Task brief: A line below contains "Absent: Rebekah Beaulieu, Charles", and a later one contains "II. Approval of". Repeat both, with every line between them, exactly.

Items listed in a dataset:
########
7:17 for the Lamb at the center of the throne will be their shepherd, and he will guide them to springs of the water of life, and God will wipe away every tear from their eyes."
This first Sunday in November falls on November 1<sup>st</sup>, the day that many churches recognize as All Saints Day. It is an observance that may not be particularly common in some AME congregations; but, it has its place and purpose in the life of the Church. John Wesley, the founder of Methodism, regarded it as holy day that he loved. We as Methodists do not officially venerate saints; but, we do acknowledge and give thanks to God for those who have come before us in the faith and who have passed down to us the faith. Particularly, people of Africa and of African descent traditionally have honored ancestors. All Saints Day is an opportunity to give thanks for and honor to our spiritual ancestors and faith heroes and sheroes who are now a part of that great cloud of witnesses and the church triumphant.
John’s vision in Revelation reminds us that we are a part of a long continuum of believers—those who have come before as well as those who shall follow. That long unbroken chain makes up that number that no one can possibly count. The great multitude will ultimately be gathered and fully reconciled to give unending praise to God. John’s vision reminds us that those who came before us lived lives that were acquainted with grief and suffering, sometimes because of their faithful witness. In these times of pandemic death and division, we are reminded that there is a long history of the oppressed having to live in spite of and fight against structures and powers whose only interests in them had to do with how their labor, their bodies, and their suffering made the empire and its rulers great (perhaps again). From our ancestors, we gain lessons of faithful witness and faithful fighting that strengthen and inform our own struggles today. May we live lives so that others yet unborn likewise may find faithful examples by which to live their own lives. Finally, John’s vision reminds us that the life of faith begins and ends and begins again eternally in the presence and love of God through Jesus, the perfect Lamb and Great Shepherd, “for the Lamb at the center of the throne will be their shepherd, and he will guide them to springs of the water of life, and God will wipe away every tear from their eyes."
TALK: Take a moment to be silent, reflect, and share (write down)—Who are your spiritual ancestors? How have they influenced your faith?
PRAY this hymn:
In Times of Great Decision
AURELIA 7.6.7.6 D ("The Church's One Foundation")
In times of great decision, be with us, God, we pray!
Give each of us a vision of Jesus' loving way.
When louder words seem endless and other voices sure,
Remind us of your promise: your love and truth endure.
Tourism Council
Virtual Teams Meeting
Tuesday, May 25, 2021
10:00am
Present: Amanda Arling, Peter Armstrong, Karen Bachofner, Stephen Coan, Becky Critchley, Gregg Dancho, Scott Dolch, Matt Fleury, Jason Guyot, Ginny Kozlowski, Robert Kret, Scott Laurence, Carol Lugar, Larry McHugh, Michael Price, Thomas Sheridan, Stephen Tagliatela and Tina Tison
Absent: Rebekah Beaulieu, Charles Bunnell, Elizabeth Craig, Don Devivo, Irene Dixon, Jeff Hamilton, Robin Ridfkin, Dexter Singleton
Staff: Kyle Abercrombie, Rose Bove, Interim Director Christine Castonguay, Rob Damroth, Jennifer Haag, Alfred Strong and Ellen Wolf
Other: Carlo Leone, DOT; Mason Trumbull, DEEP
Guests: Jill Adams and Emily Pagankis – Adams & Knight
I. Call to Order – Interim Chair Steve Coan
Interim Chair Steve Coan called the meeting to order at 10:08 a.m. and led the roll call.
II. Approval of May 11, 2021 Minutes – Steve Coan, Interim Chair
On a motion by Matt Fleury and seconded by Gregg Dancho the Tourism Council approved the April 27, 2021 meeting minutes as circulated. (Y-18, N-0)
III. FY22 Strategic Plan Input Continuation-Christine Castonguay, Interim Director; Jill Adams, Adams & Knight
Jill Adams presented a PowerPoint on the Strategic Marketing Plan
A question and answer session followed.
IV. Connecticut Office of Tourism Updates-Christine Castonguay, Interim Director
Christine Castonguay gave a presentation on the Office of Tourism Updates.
########
Answer box:
Absent: Rebekah Beaulieu, Charles Bunnell, Elizabeth Craig, Don Devivo, Irene Dixon, Jeff Hamilton, Robin Ridfkin, Dexter Singleton
Staff: Kyle Abercrombie, Rose Bove, Interim Director Christine Castonguay, Rob Damroth, Jennifer Haag, Alfred Strong and Ellen Wolf
Other: Carlo Leone, DOT; Mason Trumbull, DEEP
Guests: Jill Adams and Emily Pagankis – Adams & Knight
I. Call to Order – Interim Chair Steve Coan
Interim Chair Steve Coan called the meeting to order at 10:08 a.m. and led the roll call.
II. Approval of May 11, 2021 Minutes – Steve Coan, Interim Chair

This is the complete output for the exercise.